▶ **Description of the task**: Collect every line in the records below that contains the word "红包游戏".

Collection entries:
━━━━

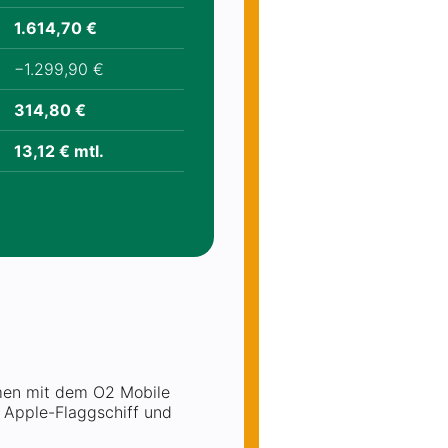
1.614,70 €
−1.299,90 €
314,80 €
13,12 € mtl.
men mit dem O2 Mobile
es Apple-Flaggschiff und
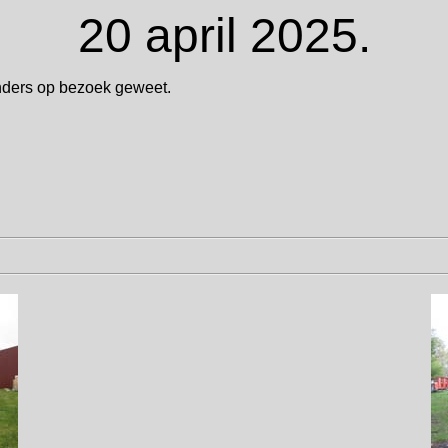
20 april 2025.
enders op bezoek geweet.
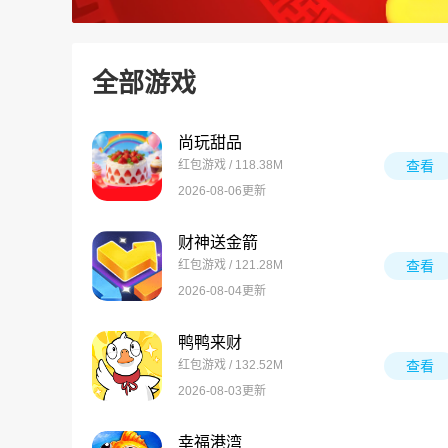
全部游戏
尚玩甜品
红包游戏 / 118.38M
查看
2026-08-06更新
财神送金箭
红包游戏 / 121.28M
查看
2026-08-04更新
鸭鸭来财
红包游戏 / 132.52M
查看
2026-08-03更新
幸福港湾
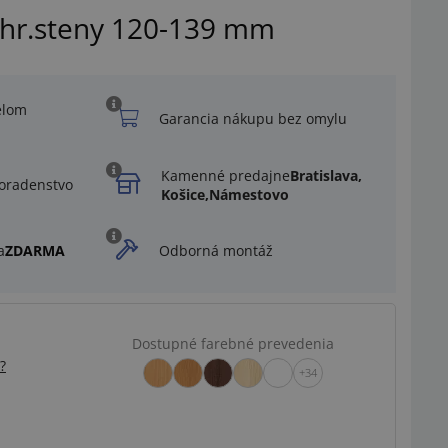
 hr.steny 120-139 mm
elom
Garancia nákupu bez omylu
Kamenné predajne
Bratislava,
oradenstvo
Košice,
Námestovo
a
ZDARMA
Odborná montáž
Dostupné farebné prevedenia
?
+34
Ilustračný obrázok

━━━━

▶ **Task response**:
红包游戏 / 118.38M
红包游戏 / 121.28M
红包游戏 / 132.52M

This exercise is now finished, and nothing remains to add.